Rather, what it did was to (a) find that the provisions of two sections of the state constitution, as amended, did in fact conflict as claimed, and (b) interpret the state constitution to rectify the conflict, as is its bounden duty under the laws under which it was established. To wit, there is an affirmative constitutional mandate that the public schools be adequately funded (by state funds) in Nevada. The legislature was unable to provide adequate funding in the budget it adopted without raising taxes. Anorther constitutional mandate requires that a 60% supermajority pass any tax increase. The court decided that (a) the legislature must fund the schools, that being their duty under the constitution. If they choose to do so by not raising taxes and cutting other programs to free up the necessary funds, fine. But (b) there being an affirmative duty to adequately fund the schools, if they cannot agree to cut other programs to do so within the available funds from current taxes, they are free to pass a tax increase by a 50%+1 vote, said increased taxes being devoted to the school system funding.

The logic was that the specific supersedes the general. While in general the legislature is prohibited from increasing taxes by other than a supermajority, they are not free to ignore a constitutional mandate that they are required to honor because they cannot agree (party representation being almost equal) on how to fund it. They are therefore entitled, by a normal majority, to increase taxes for this one particular constitutionally mandated purpose without the other (supermajority) requirement coming into play.

Note that this was in essence an example of judicial self-restraint. Rather than taking it upon itself to make the budget comply with both constitutional provisions simultaneously by mandating program cuts, it resolved the constitutional question with which it was faced and handed the problem back to the legislature, with a constitutional-law guideline as to what might be done to solve the problem.

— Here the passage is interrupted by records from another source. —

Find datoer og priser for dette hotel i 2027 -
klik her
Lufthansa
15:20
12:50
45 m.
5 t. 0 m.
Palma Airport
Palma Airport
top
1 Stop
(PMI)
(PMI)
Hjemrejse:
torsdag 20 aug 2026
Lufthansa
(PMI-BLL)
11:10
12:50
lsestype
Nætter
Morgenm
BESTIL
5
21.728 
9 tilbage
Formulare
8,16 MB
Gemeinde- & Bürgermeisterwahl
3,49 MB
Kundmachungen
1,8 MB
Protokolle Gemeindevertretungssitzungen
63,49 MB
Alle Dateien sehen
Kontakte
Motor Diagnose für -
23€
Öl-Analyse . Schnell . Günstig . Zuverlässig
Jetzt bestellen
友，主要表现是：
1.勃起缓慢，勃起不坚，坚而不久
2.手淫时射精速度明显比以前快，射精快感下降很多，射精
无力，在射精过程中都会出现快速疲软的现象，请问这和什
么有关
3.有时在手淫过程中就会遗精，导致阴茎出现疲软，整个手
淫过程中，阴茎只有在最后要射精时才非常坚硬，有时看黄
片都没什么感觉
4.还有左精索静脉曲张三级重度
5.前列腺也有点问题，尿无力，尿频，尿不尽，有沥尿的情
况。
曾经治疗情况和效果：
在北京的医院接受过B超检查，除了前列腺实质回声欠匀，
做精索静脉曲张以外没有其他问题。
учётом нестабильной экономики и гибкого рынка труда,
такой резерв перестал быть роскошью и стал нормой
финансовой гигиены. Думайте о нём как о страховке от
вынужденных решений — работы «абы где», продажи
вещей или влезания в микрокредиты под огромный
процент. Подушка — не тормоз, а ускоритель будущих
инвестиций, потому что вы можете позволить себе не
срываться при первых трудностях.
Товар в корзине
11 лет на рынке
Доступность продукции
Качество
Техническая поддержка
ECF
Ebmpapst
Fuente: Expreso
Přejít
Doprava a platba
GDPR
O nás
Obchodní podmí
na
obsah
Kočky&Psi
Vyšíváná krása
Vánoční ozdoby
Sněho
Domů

That the resolution of the problem is likely to result in increased taxes is owing to stubborn legislators, not to the court.

Minor amplification on Jodi’s post: It’s my understanding that when a case can both be resolved under state law and presents a federal question, a decision based independently on state law and a resolution of the federal question cannot be appealed to the federal system. E.g., Smith alleges that his First Amendment rights have been violated, but also that his freedom of speech rights under the State Bill of Rights were violated. The court finds that in fact his rights under both were violated, but in a very minimal way, awards him $1 in damages, and closes the case. That verdict is upheld throughout the state system. No appeal to the federal system is possible, because the case was resolved by reference to the state Bill of Rights in a way conformable to the federal question.

Interestingly, if a state supreme court decides a case but does not make it clear whether the rationale for decision was state law it the state court’s interpretation of federal law (and it could be either), the U.S. Supreme Court assumes that the state court was speaking to federal law. If the U.S. Court disagrees with that interpretation, then it will remand the case back to the state court, which can then say “No, we were analyzing state law, not federal law,” reinstate the decision, and the U.S. Supreme Court is impotent to revise it.

–Cliffy

Jodi said

Yup. Settled in Kyllo v United States 533 US 27 (2001).